O banco apelou dizendo que não houve comprovação por parte dos devedores de que o bem penhorado trata-se de bem de família. No entanto, o relator apontou que restou demonstrado nos autos que o imóvel é utilizado como residência permanente do embargante, conforme se pôde verificar dos depoimentos colhidos durante a instrução do processo. Uma testemunha confirmou que o embargante reside no imóvel com sua família e que sempre morou no mesmo local com uma filha, um filho e a esposa.
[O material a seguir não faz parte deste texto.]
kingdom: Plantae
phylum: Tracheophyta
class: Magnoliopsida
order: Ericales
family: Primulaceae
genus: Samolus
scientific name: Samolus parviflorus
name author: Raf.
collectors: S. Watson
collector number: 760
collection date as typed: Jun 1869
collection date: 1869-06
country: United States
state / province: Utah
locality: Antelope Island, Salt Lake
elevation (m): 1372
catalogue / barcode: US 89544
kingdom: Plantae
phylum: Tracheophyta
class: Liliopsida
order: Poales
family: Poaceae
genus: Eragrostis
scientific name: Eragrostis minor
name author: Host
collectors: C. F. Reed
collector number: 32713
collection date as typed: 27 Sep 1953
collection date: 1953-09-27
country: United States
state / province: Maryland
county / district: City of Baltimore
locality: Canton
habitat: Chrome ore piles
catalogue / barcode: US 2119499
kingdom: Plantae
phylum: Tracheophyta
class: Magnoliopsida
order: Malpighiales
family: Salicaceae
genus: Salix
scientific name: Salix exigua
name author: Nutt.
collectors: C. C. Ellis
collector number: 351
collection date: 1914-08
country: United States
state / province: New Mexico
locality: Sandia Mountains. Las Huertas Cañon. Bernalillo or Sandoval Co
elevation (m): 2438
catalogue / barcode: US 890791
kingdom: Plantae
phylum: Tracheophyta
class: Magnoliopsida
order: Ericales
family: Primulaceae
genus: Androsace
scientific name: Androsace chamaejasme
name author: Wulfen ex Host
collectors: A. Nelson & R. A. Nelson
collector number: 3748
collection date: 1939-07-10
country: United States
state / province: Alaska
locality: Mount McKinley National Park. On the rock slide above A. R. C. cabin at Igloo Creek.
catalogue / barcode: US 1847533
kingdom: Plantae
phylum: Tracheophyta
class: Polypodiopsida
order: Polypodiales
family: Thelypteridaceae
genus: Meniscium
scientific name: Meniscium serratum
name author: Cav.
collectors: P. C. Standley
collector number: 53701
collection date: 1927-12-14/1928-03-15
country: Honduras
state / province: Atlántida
Outra testemunha revelou que o embargante não possui outros imóveis além daquele onde está edificada a residência e que o embargante mora no local com sua esposa, uma filha e um filho.

Conforme o relator, ao contrário do que sustenta o banco, não há a necessidade de se provar a inexistência de outros bens de propriedade dos devedores para que ocorra a impenhorabilidade, mas sim, apenas, que o imóvel é utilizado como residência permanente pela entidade familiar, até porque, tal prova mostra-se inviável, quando não impossível, pois haveria a necessidade de se extrair certidões de todos os cartórios de registros de imóveis.

Também participaram do julgamento o desembargador Márcio Vidal (revisor) e a juíza substituta de Segundo Grau Marilsen Andrade Adário (vogal convocada). A decisão foi unânime.